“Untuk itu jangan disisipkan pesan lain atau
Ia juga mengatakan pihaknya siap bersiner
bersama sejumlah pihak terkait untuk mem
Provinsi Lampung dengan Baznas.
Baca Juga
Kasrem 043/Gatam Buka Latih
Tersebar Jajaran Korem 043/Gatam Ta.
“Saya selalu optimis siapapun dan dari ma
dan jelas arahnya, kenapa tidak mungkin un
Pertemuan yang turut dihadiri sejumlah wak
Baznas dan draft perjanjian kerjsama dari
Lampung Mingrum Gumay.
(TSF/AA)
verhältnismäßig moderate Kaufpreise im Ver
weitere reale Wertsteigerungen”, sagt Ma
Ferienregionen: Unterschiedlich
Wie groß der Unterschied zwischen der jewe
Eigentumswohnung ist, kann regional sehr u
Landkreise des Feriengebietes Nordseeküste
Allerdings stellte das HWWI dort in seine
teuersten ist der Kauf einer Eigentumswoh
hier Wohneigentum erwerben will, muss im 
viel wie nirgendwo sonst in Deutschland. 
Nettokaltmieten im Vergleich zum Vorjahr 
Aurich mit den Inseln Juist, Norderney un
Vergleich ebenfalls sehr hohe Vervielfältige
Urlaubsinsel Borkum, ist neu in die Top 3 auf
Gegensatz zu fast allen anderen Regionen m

**********

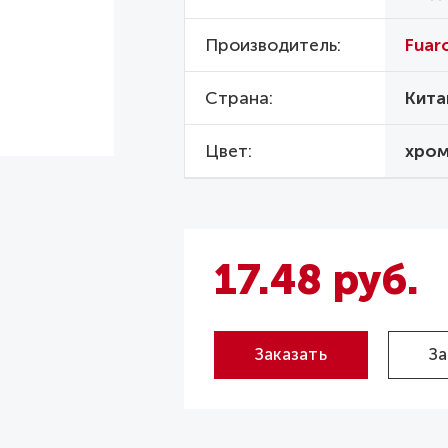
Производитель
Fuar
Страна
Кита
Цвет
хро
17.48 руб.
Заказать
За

**********

TASK: Above are the records; copy exactly the lines from the line with "pesan lain atau" through the line with "Wie groß der Unterschied zwischen der jewe", both included.

RESULT FOR THIS EXERCISE:
“Untuk itu jangan disisipkan pesan lain atau
Ia juga mengatakan pihaknya siap bersiner
bersama sejumlah pihak terkait untuk mem
Provinsi Lampung dengan Baznas.
Baca Juga
Kasrem 043/Gatam Buka Latih
Tersebar Jajaran Korem 043/Gatam Ta.
“Saya selalu optimis siapapun dan dari ma
dan jelas arahnya, kenapa tidak mungkin un
Pertemuan yang turut dihadiri sejumlah wak
Baznas dan draft perjanjian kerjsama dari
Lampung Mingrum Gumay.
(TSF/AA)
verhältnismäßig moderate Kaufpreise im Ver
weitere reale Wertsteigerungen”, sagt Ma
Ferienregionen: Unterschiedlich
Wie groß der Unterschied zwischen der jewe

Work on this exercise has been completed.